*** Extracted entries

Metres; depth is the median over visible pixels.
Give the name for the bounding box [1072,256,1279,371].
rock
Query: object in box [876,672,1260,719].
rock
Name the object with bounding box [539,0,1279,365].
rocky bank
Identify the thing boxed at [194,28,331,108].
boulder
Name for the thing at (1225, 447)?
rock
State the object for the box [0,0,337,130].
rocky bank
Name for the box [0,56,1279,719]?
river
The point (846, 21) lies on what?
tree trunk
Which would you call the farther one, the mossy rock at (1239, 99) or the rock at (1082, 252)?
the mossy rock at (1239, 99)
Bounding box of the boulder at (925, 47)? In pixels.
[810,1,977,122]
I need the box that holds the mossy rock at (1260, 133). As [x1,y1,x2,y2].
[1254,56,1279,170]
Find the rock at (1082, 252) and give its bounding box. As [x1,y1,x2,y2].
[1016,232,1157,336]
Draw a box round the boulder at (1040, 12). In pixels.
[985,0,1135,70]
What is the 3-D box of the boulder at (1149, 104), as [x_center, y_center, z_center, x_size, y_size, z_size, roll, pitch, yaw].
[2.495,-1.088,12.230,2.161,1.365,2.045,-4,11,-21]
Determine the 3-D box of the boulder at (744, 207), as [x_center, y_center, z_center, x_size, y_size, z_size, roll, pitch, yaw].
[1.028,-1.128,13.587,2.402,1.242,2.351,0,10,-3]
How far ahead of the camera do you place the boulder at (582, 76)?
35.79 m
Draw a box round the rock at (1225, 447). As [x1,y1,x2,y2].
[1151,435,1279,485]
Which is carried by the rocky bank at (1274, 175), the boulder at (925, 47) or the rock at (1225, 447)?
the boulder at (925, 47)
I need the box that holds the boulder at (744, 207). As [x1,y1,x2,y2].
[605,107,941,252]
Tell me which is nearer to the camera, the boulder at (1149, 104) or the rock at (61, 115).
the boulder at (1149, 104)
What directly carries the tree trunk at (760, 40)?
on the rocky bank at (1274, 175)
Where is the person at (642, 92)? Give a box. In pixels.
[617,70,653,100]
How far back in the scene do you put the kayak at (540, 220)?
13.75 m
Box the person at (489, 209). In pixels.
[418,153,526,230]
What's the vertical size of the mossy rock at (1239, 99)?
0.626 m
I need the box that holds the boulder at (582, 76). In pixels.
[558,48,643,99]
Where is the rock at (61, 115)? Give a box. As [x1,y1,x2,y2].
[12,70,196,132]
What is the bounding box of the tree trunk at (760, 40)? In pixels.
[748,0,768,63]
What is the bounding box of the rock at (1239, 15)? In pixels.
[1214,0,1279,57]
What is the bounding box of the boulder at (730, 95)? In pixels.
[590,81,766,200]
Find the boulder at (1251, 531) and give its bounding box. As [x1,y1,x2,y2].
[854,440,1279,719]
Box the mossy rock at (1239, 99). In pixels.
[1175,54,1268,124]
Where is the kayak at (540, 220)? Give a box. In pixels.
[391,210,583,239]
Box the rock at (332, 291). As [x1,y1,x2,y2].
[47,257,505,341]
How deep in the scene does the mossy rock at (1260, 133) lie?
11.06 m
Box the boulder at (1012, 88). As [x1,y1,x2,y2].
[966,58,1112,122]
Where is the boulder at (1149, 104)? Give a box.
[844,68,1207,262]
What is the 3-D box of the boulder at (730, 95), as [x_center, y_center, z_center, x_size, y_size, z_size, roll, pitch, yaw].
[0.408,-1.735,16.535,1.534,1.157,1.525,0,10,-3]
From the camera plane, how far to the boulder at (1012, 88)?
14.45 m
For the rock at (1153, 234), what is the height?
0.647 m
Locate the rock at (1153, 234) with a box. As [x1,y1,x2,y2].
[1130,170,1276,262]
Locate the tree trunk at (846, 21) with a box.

******

▶ [Your goal]: Reproduce exactly the lines from the one containing "What is the bounding box of the rock" through the last line of the records above, including both, and nothing else.

▶ [Written response]:
What is the bounding box of the rock at (1239, 15)? In pixels.
[1214,0,1279,57]
What is the bounding box of the boulder at (730, 95)? In pixels.
[590,81,766,200]
Find the boulder at (1251, 531) and give its bounding box. As [x1,y1,x2,y2].
[854,440,1279,719]
Box the mossy rock at (1239, 99). In pixels.
[1175,54,1268,124]
Where is the kayak at (540, 220)? Give a box. In pixels.
[391,210,583,239]
Box the rock at (332, 291). As [x1,y1,x2,y2].
[47,257,505,341]
How deep in the scene does the mossy rock at (1260, 133) lie?
11.06 m
Box the boulder at (1012, 88). As [x1,y1,x2,y2].
[966,58,1112,122]
Where is the boulder at (1149, 104)? Give a box.
[844,68,1207,262]
What is the 3-D box of the boulder at (730, 95), as [x_center, y_center, z_center, x_size, y_size, z_size, roll, pitch, yaw].
[0.408,-1.735,16.535,1.534,1.157,1.525,0,10,-3]
From the camera plane, how far to the boulder at (1012, 88)?
14.45 m
For the rock at (1153, 234), what is the height?
0.647 m
Locate the rock at (1153, 234) with a box. As [x1,y1,x2,y2].
[1130,170,1276,262]
Locate the tree trunk at (846, 21) with a box.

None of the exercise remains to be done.